Even long-standing council staff have been outspoken about the proposals to change the Arnhem Gallery’s name. “Who comes up with this twaddle?” they said, as our arts correspondent, BELLA BARTOCK, reports

Nine out of 10 responders to an Inside Croydon poll which has been running since the weekend say that Croydon Council should not allow the Arnhem Gallery’s name to be changed when the Fairfield Halls reopen, some time next year.

The Arnhem Gallery has been demolished as part of the £30m refurbishment of the Fairfield Halls

The Arnhem Gallery has been so named since the Fairfield Halls opened in 1962, providing a permanent reminder of the ties between Croydon and the Dutch city, which began shortly after the end of World War II and continue today.

But as Inside Croydon revealed last week, the Halls’ new operators, BHLive, want to rename the rebuilt Arnhem Gallery as “the Croydon Rec”, as they turn it into a roller skating rink and live music venue, and with the potential to sell the naming rights to a blue-chip brand, such as O2.
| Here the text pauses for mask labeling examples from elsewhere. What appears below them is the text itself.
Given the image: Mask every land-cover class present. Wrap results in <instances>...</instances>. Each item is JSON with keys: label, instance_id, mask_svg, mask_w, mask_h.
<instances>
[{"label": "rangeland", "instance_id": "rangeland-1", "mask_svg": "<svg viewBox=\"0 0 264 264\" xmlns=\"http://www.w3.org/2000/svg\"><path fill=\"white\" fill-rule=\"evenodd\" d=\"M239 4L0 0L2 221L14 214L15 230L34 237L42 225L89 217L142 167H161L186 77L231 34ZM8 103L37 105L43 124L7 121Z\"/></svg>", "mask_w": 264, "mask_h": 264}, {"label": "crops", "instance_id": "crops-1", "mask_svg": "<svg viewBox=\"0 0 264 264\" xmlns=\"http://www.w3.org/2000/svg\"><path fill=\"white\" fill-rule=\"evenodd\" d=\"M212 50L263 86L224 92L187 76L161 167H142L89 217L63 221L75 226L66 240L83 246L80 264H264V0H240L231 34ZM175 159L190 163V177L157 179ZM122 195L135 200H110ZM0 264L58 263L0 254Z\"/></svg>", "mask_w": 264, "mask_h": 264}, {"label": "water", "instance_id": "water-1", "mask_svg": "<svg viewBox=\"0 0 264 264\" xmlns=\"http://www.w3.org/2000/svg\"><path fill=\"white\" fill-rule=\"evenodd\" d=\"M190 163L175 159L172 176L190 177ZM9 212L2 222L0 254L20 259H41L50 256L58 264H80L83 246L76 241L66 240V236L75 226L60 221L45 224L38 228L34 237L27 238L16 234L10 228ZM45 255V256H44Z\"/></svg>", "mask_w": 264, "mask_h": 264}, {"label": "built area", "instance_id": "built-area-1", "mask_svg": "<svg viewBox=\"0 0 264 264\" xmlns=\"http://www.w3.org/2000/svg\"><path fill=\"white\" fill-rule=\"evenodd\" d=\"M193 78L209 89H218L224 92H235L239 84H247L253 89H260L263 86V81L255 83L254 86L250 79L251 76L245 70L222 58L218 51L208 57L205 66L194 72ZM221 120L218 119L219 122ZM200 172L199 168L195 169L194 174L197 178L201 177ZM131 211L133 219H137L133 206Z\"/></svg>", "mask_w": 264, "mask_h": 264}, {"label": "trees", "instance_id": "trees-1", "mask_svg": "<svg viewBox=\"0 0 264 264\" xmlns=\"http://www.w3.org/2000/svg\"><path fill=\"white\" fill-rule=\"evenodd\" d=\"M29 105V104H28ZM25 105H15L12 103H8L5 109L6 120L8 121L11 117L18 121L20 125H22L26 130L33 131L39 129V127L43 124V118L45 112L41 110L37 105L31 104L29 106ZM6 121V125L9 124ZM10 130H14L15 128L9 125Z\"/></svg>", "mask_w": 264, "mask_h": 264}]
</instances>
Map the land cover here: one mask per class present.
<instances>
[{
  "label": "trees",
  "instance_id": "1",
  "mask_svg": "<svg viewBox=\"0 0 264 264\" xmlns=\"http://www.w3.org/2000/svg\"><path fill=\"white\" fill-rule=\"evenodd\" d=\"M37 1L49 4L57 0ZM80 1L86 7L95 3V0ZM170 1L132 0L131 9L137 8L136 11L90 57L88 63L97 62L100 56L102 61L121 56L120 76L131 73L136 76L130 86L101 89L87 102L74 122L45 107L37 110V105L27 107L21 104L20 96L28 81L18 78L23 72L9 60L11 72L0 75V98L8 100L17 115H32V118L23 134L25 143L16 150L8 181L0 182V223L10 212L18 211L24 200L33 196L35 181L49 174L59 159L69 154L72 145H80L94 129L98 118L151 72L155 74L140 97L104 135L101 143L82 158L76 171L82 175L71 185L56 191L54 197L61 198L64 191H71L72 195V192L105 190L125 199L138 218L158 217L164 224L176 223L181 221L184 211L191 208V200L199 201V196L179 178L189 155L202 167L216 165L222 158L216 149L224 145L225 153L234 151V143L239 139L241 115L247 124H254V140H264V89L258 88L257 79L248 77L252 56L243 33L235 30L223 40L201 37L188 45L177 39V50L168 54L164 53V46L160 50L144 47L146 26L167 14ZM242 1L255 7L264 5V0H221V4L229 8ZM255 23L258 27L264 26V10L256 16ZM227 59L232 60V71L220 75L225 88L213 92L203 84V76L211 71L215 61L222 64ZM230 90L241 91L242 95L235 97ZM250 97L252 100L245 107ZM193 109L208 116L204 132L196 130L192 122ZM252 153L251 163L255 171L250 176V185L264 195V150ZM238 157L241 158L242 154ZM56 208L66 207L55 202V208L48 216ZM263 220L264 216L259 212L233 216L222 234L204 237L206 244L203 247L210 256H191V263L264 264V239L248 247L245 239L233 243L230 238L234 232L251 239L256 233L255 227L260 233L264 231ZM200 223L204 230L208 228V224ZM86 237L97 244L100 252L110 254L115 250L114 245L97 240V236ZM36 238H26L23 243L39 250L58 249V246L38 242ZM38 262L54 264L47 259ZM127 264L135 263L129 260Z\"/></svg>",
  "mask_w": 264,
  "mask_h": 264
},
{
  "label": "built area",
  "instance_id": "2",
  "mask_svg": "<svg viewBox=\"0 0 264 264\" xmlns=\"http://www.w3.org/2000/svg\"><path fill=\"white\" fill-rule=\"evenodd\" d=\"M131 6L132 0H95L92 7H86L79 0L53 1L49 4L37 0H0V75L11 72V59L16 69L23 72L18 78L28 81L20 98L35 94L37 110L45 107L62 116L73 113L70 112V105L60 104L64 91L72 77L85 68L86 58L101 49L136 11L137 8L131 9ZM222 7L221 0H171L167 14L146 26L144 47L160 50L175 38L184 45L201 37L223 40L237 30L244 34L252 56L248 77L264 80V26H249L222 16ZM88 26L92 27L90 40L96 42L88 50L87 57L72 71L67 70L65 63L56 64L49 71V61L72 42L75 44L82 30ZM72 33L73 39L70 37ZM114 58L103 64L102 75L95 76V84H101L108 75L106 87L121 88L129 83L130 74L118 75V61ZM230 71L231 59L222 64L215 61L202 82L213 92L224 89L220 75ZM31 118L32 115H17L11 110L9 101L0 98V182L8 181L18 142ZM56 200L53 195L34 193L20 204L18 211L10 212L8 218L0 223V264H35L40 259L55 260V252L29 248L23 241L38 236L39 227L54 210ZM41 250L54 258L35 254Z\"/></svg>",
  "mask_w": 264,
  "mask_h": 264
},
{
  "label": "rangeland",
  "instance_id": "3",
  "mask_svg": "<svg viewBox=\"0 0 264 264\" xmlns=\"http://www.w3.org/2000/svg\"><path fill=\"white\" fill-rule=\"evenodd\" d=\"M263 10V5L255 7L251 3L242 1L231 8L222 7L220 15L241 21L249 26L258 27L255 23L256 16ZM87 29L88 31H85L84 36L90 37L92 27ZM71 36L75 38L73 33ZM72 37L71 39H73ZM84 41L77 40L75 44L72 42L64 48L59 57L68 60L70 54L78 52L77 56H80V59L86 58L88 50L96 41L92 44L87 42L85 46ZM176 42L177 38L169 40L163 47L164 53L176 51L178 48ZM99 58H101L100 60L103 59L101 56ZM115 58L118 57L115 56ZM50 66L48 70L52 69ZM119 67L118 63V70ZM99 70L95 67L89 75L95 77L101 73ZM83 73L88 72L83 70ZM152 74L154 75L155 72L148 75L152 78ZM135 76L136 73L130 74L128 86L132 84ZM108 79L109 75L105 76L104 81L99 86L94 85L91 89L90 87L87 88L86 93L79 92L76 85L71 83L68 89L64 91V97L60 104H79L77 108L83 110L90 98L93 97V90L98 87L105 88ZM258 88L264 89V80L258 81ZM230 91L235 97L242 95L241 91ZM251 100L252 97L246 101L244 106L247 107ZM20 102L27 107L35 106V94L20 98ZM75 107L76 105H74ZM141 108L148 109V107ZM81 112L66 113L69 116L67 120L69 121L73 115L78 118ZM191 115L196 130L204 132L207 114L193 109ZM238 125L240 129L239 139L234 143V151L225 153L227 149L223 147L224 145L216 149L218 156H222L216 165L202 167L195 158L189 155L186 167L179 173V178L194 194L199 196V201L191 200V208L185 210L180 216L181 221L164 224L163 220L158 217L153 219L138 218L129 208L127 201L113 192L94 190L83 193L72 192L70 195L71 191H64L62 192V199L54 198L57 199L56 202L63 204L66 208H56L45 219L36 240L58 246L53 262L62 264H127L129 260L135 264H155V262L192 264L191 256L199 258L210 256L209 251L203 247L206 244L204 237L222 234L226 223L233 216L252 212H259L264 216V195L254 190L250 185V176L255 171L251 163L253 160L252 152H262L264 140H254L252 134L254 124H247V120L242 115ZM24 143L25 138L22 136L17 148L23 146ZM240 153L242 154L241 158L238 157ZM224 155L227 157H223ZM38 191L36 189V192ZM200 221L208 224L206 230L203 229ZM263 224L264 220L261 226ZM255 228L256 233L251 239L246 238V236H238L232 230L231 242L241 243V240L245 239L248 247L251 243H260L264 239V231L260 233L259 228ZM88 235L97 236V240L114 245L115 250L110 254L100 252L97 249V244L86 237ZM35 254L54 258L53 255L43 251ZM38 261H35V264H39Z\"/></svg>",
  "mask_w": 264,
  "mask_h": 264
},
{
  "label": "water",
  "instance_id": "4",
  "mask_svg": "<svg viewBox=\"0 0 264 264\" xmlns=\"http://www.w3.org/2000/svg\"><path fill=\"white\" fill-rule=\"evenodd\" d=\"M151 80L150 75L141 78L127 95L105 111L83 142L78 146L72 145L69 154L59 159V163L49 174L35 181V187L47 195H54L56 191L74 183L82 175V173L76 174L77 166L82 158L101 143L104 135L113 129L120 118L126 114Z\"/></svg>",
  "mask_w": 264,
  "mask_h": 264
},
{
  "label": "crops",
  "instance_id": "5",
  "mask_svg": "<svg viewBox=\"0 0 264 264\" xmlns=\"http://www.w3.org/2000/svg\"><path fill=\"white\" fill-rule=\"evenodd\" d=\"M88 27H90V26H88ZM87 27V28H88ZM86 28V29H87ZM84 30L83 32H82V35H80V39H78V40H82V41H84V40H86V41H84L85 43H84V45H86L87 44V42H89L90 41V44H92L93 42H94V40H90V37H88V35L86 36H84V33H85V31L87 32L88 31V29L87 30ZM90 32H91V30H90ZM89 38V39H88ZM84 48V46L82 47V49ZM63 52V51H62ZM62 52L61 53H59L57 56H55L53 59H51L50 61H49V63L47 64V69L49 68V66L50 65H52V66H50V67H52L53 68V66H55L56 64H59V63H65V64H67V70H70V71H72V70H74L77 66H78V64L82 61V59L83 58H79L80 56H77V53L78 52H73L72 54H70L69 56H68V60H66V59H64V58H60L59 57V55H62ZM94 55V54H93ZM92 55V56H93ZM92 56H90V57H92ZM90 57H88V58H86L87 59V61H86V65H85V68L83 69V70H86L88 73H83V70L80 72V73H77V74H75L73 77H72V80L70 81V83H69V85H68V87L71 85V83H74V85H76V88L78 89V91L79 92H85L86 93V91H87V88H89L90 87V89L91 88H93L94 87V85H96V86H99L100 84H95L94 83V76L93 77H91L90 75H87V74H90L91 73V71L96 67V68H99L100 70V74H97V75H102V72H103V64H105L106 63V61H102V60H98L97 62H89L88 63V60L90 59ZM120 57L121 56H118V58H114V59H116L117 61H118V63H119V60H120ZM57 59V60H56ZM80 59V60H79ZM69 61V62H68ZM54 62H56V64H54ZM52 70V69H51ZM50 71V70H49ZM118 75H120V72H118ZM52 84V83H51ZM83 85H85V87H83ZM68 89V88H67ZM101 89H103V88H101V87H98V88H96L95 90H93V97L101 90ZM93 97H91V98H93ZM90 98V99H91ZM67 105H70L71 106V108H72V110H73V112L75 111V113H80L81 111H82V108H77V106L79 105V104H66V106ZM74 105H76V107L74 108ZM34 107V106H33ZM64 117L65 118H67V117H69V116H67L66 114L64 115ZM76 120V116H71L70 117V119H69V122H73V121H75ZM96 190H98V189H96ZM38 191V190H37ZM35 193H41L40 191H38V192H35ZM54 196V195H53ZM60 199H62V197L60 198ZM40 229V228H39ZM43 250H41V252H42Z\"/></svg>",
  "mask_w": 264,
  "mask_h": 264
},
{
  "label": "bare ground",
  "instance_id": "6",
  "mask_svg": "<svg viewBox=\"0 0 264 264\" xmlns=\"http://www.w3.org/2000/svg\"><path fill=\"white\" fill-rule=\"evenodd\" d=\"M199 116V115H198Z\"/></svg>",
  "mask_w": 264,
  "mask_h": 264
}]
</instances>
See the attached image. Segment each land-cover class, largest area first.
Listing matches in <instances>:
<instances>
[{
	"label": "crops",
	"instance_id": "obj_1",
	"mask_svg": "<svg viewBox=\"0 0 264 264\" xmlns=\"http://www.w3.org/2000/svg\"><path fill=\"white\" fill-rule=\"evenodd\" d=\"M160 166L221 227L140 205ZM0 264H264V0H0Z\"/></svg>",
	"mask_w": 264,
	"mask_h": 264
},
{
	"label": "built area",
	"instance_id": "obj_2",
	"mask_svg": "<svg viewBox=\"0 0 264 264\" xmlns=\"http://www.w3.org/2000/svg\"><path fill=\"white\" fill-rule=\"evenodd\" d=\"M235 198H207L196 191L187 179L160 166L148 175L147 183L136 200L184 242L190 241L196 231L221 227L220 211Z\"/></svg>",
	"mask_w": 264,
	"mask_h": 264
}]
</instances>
Even as recently as January this year, Neil Chandler, BHLive’s venue manager, was still referring to the Arnhem Gallery by name, as part of the live music offer for the Fairfield Halls after the completion of the council-funded £30million refurbishment. It would, Chandler suggested, offer competition for the musical tastes currently served by council-subsidised Boozepark.

Chandler made no mention of the “Croydon Rec” at that time.

Nor has the council made any public announcement of this change of name for the Arnhem Gallery, which only came to light during private tours of the Halls arranged for a group of businesses.

According to some recent visitors to the Halls, BHLive wants to maintain some connection with the borough’s heritage and the links with Arnhem by naming the Fairfield’s lobby as “the Arnhem Lobby”.

“They might as well call the public lavatories ‘The Arnhem Toilets’,” one unimpressed resident said.

One council employee described it by saying: “The operator is prepared to airbrush the heritage away with no resistance from the council.”

The move to rename the Arnhem Gallery has also been described by Inside Croydon’s loyal reader as “terrible”, “elitist” and “divisive”.

By 4pm today, after the (entirely unscientific) opinion poll had been running on this website for five days, 92 per cent of respondents said that Croydon Council should not allow the Arnhem Gallery name to be changed.

A senior council figure, who asked not to be named, called the move “crass cultural vandalism”.

And even long-standing council staff have been so dismayed by the suggestion that they have been openly very critical of the proposal.

“How can the new space [in the] former Arnhem Gallery be renamed The Croydon Recreation?” Andrew Dickinson, a middle manager working at Fisher’s Folly, tweeted from his personal account. “What an awful name. Makes me think of a park. “Who comes up with this twaddle? I hope we haven’t paid consultants for that suggestion.”

“It’s just an unimaginative and bad choice for this prestigious venue,” the council employee wrote, somewhat bravely.